Invite mi, Request mi? İngilizce'deki İki Benzer Ama Farklı Kelime

İngilizce'de sıklıkla karıştırılan iki kelime "invite" ve "request"tır. Her ikisi de bir şeyin istenmesini ifade eder, ancak aralarında önemli bir fark vardır. "Invite", bir davet anlamına gelir ve genellikle sosyal bir etkinliğe katılma teklifi içerir. "Request" ise daha resmi ve genel bir istek anlamına gelir ve bir etkinliğe davet olmak zorunda değildir. "Request" daha çok bir şeyin yapılmasını veya verilmesini istemek için kullanılır.

Örneğin, arkadaşınızı doğum günü partisinize çağırmak için "invite" kullanırsınız:

  • İngilizce: I'm inviting you to my birthday party.
  • Türkçe: Doğum günü partime seni davet ediyorum.

+++

# [Görev A]
Aşağıdaki kayıtlarda "### [22] [MobiAct: Efficient" ifadesini içeren satırdan kayıtların son satırına kadar olan satırları, iki uç da dahil olmak üzere, hiç değiştirmeden çıkarın.

# [Veri kümesi kayıtları]
+++

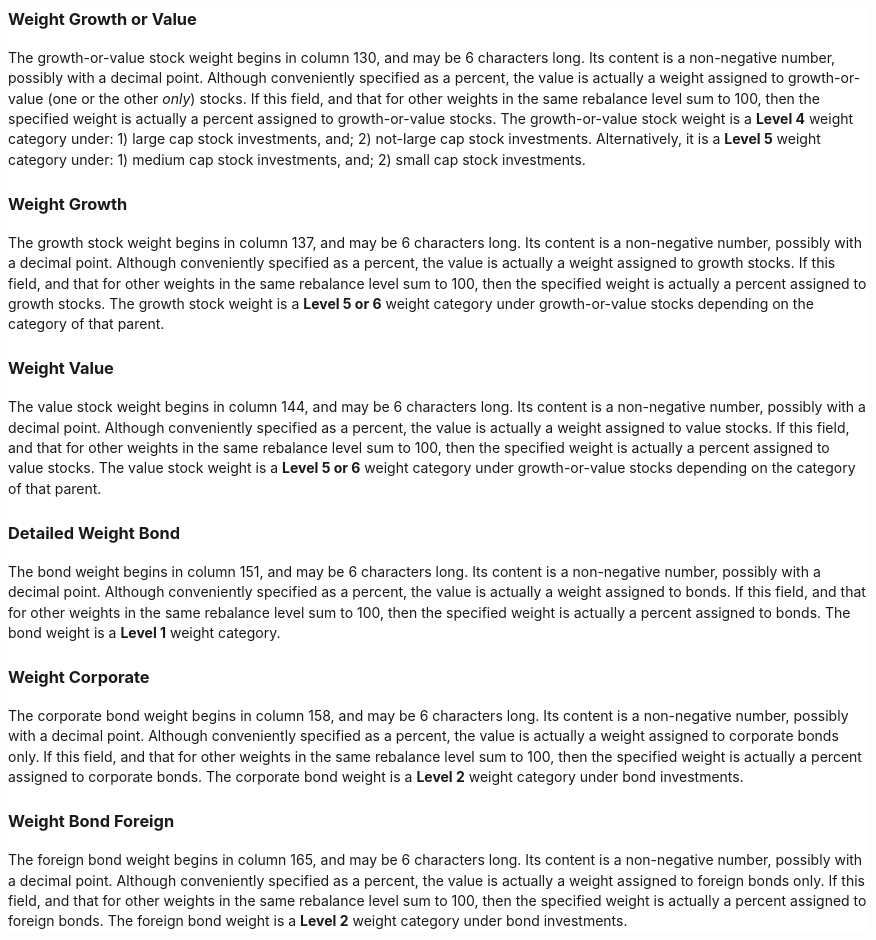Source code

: ### Weight Growth or Value

The growth-or-value stock weight begins in column 130, and may be 6 characters long. Its content is a non-negative number, possibly with a decimal point. Although conveniently specified as a percent, the value is actually a weight assigned to growth-or-value (one or the other <i>only</i>) stocks. If this field, and that for other weights in the same rebalance level sum to 100, then the specified weight is actually a percent assigned to growth-or-value stocks. The growth-or-value stock weight is a <b>Level 4</b> weight category under: 1) large cap stock investments, and; 2) not-large cap stock investments. Alternatively, it is a <b>Level 5</b> weight category under: 1) medium cap stock investments, and; 2) small cap stock investments.

### Weight Growth

The growth stock weight begins in column 137, and may be 6 characters long. Its content is a non-negative number, possibly with a decimal point. Although conveniently specified as a percent, the value is actually a weight assigned to growth stocks. If this field, and that for other weights in the same rebalance level sum to 100, then the specified weight is actually a percent assigned to growth stocks. The growth stock weight is a <b>Level 5 or 6</b> weight category under growth-or-value stocks depending on the category of that parent.

### Weight Value

The value stock weight begins in column 144, and may be 6 characters long. Its content is a non-negative number, possibly with a decimal point. Although conveniently specified as a percent, the value is actually a weight assigned to value stocks. If this field, and that for other weights in the same rebalance level sum to 100, then the specified weight is actually a percent assigned to value stocks. The value stock weight is a <b>Level 5 or 6</b> weight category under growth-or-value stocks depending on the category of that parent.

### Detailed Weight Bond

The bond weight begins in column 151, and may be 6 characters long. Its content is a non-negative number, possibly with a decimal point. Although conveniently specified as a percent, the value is actually a weight assigned to bonds. If this field, and that for other weights in the same rebalance level sum to 100, then the specified weight is actually a percent assigned to bonds. The bond weight is a <b>Level 1</b> weight category.

### Weight Corporate

The corporate bond weight begins in column 158, and may be 6 characters long. Its content is a non-negative number, possibly with a decimal point. Although conveniently specified as a percent, the value is actually a weight assigned to corporate bonds only. If this field, and that for other weights in the same rebalance level sum to 100, then the specified weight is actually a percent assigned to corporate bonds. The corporate bond weight is a <b>Level 2</b> weight category under bond investments.

### Weight Bond Foreign

The foreign bond weight begins in column 165, and may be 6 characters long. Its content is a non-negative number, possibly with a decimal point. Although conveniently specified as a percent, the value is actually a weight assigned to foreign bonds only. If this field, and that for other weights in the same rebalance level sum to 100, then the specified weight is actually a percent assigned to foreign bonds. The foreign bond weight is a <b>Level 2</b> weight category under bond investments.
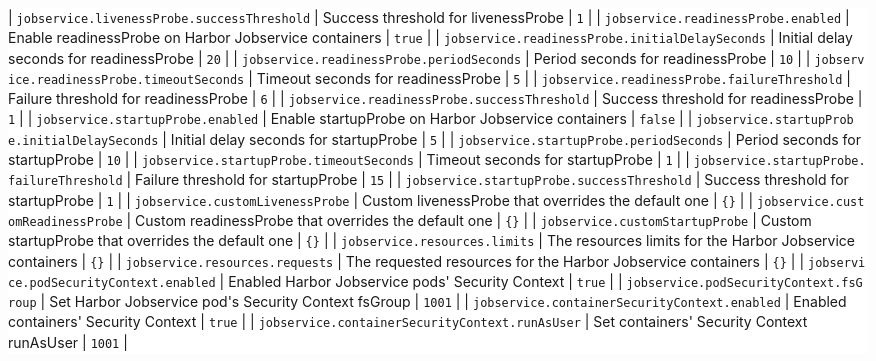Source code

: | `jobservice.livenessProbe.successThreshold`                    | Success threshold for livenessProbe                                                                                                                          | `1`                                 |
| `jobservice.readinessProbe.enabled`                            | Enable readinessProbe on Harbor Jobservice containers                                                                                                        | `true`                              |
| `jobservice.readinessProbe.initialDelaySeconds`                | Initial delay seconds for readinessProbe                                                                                                                     | `20`                                |
| `jobservice.readinessProbe.periodSeconds`                      | Period seconds for readinessProbe                                                                                                                            | `10`                                |
| `jobservice.readinessProbe.timeoutSeconds`                     | Timeout seconds for readinessProbe                                                                                                                           | `5`                                 |
| `jobservice.readinessProbe.failureThreshold`                   | Failure threshold for readinessProbe                                                                                                                         | `6`                                 |
| `jobservice.readinessProbe.successThreshold`                   | Success threshold for readinessProbe                                                                                                                         | `1`                                 |
| `jobservice.startupProbe.enabled`                              | Enable startupProbe on Harbor Jobservice containers                                                                                                          | `false`                             |
| `jobservice.startupProbe.initialDelaySeconds`                  | Initial delay seconds for startupProbe                                                                                                                       | `5`                                 |
| `jobservice.startupProbe.periodSeconds`                        | Period seconds for startupProbe                                                                                                                              | `10`                                |
| `jobservice.startupProbe.timeoutSeconds`                       | Timeout seconds for startupProbe                                                                                                                             | `1`                                 |
| `jobservice.startupProbe.failureThreshold`                     | Failure threshold for startupProbe                                                                                                                           | `15`                                |
| `jobservice.startupProbe.successThreshold`                     | Success threshold for startupProbe                                                                                                                           | `1`                                 |
| `jobservice.customLivenessProbe`                               | Custom livenessProbe that overrides the default one                                                                                                          | `{}`                                |
| `jobservice.customReadinessProbe`                              | Custom readinessProbe that overrides the default one                                                                                                         | `{}`                                |
| `jobservice.customStartupProbe`                                | Custom startupProbe that overrides the default one                                                                                                           | `{}`                                |
| `jobservice.resources.limits`                                  | The resources limits for the Harbor Jobservice containers                                                                                                    | `{}`                                |
| `jobservice.resources.requests`                                | The requested resources for the Harbor Jobservice containers                                                                                                 | `{}`                                |
| `jobservice.podSecurityContext.enabled`                        | Enabled Harbor Jobservice pods' Security Context                                                                                                             | `true`                              |
| `jobservice.podSecurityContext.fsGroup`                        | Set Harbor Jobservice pod's Security Context fsGroup                                                                                                         | `1001`                              |
| `jobservice.containerSecurityContext.enabled`                  | Enabled containers' Security Context                                                                                                                         | `true`                              |
| `jobservice.containerSecurityContext.runAsUser`                | Set containers' Security Context runAsUser                                                                                                                   | `1001`                              |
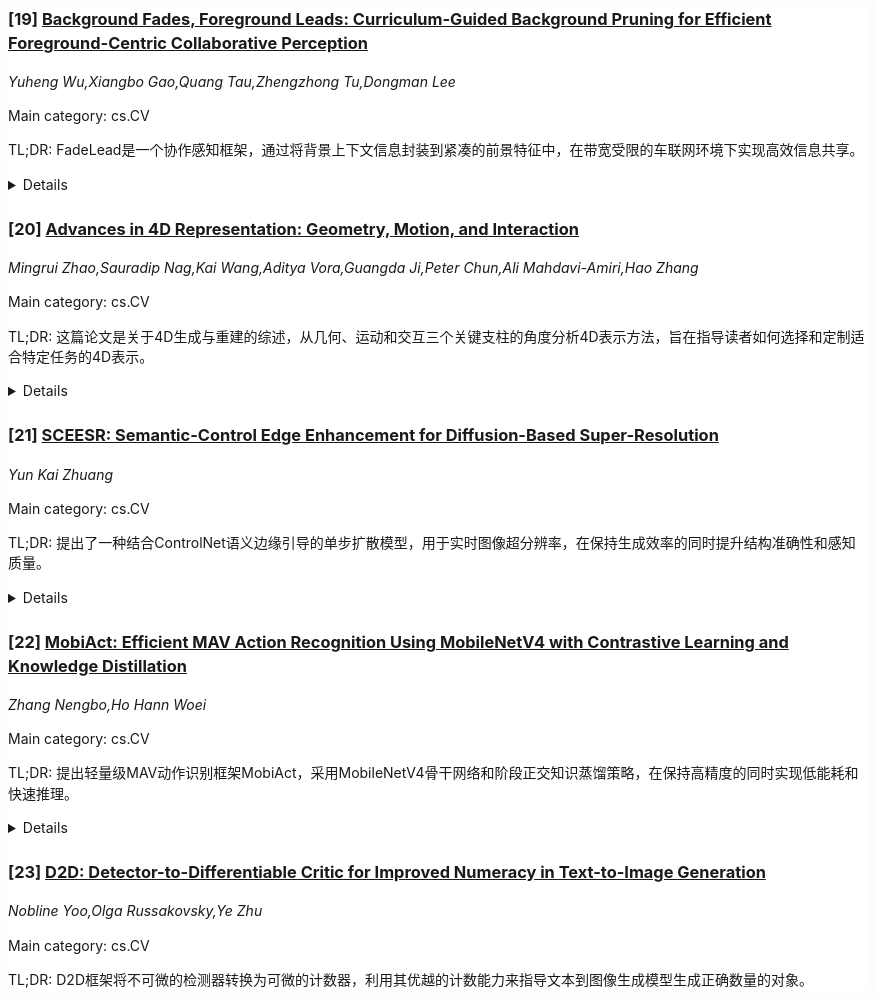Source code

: ### [19] [Background Fades, Foreground Leads: Curriculum-Guided Background Pruning for Efficient Foreground-Centric Collaborative Perception](https://arxiv.org/abs/2510.19250)
*Yuheng Wu,Xiangbo Gao,Quang Tau,Zhengzhong Tu,Dongman Lee*

Main category: cs.CV

TL;DR: FadeLead是一个协作感知框架，通过将背景上下文信息封装到紧凑的前景特征中，在带宽受限的车联网环境下实现高效信息共享。


<details><summary>Details</summary></details>


### [20] [Advances in 4D Representation: Geometry, Motion, and Interaction](https://arxiv.org/abs/2510.19255)
*Mingrui Zhao,Sauradip Nag,Kai Wang,Aditya Vora,Guangda Ji,Peter Chun,Ali Mahdavi-Amiri,Hao Zhang*

Main category: cs.CV

TL;DR: 这篇论文是关于4D生成与重建的综述，从几何、运动和交互三个关键支柱的角度分析4D表示方法，旨在指导读者如何选择和定制适合特定任务的4D表示。


<details><summary>Details</summary></details>


### [21] [SCEESR: Semantic-Control Edge Enhancement for Diffusion-Based Super-Resolution](https://arxiv.org/abs/2510.19272)
*Yun Kai Zhuang*

Main category: cs.CV

TL;DR: 提出了一种结合ControlNet语义边缘引导的单步扩散模型，用于实时图像超分辨率，在保持生成效率的同时提升结构准确性和感知质量。


<details><summary>Details</summary></details>


### [22] [MobiAct: Efficient MAV Action Recognition Using MobileNetV4 with Contrastive Learning and Knowledge Distillation](https://arxiv.org/abs/2510.19273)
*Zhang Nengbo,Ho Hann Woei*

Main category: cs.CV

TL;DR: 提出轻量级MAV动作识别框架MobiAct，采用MobileNetV4骨干网络和阶段正交知识蒸馏策略，在保持高精度的同时实现低能耗和快速推理。


<details><summary>Details</summary></details>


### [23] [D2D: Detector-to-Differentiable Critic for Improved Numeracy in Text-to-Image Generation](https://arxiv.org/abs/2510.19278)
*Nobline Yoo,Olga Russakovsky,Ye Zhu*

Main category: cs.CV

TL;DR: D2D框架将不可微的检测器转换为可微的计数器，利用其优越的计数能力来指导文本到图像生成模型生成正确数量的对象。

+++

# [Görev B]
"Invite" ile "request" arasındaki farkı anlatan yukarıdaki metni kaldığı yerden sürdürün.

# [Yanıt Bölümü A]
### [22] [MobiAct: Efficient MAV Action Recognition Using MobileNetV4 with Contrastive Learning and Knowledge Distillation](https://arxiv.org/abs/2510.19273)
*Zhang Nengbo,Ho Hann Woei*

Main category: cs.CV

TL;DR: 提出轻量级MAV动作识别框架MobiAct，采用MobileNetV4骨干网络和阶段正交知识蒸馏策略，在保持高精度的同时实现低能耗和快速推理。


<details><summary>Details</summary></details>


### [23] [D2D: Detector-to-Differentiable Critic for Improved Numeracy in Text-to-Image Generation](https://arxiv.org/abs/2510.19278)
*Nobline Yoo,Olga Russakovsky,Ye Zhu*

Main category: cs.CV

TL;DR: D2D框架将不可微的检测器转换为可微的计数器，利用其优越的计数能力来指导文本到图像生成模型生成正确数量的对象。

# [Yanıt Bölümü B]
Ancak, öğretmeninizden ödev teslim tarihini uzatmasını istemek için "request" kullanırsınız:

  • İngilizce: I'm requesting an extension on the homework deadline.
  • Türkçe: Ödev teslim tarihini uzatmanızı rica ediyorum.

Bir başka örnekte, bir restoranda menüyü istemek için "request" kullanabilirsiniz:

  • İngilizce: Could I request the menu, please?
  • Türkçe: Lütfen menüyü rica edebilir miyim?

"Invite" genellikle daha samimi ve kişisel bir çağrı veya teklifken, "request" daha resmi ve genellikle daha az kişisel bir taleptir. Bir iş görüşmesine çağrıldığınızda, "You are invited to an interview..." şeklinde bir cümle görürsünüz. Ancak patronunuzdan izin istediğinizde ise "I request a leave of absence..." gibi daha resmi bir ifade kullanmanız daha uygundur.

Bazı durumlarda, iki kelime de kullanılabilir ancak ton farklı olacaktır. Örneğin, bir toplantıya katılma isteğinizi ifade etmek için hem "invite" hem de "request" kullanılabilir, ancak "invite" daha samimi ve istekli bir duygu taşırken, "request" daha resmi ve belki de biraz daha çekingen bir ifade olur.

Happy learning!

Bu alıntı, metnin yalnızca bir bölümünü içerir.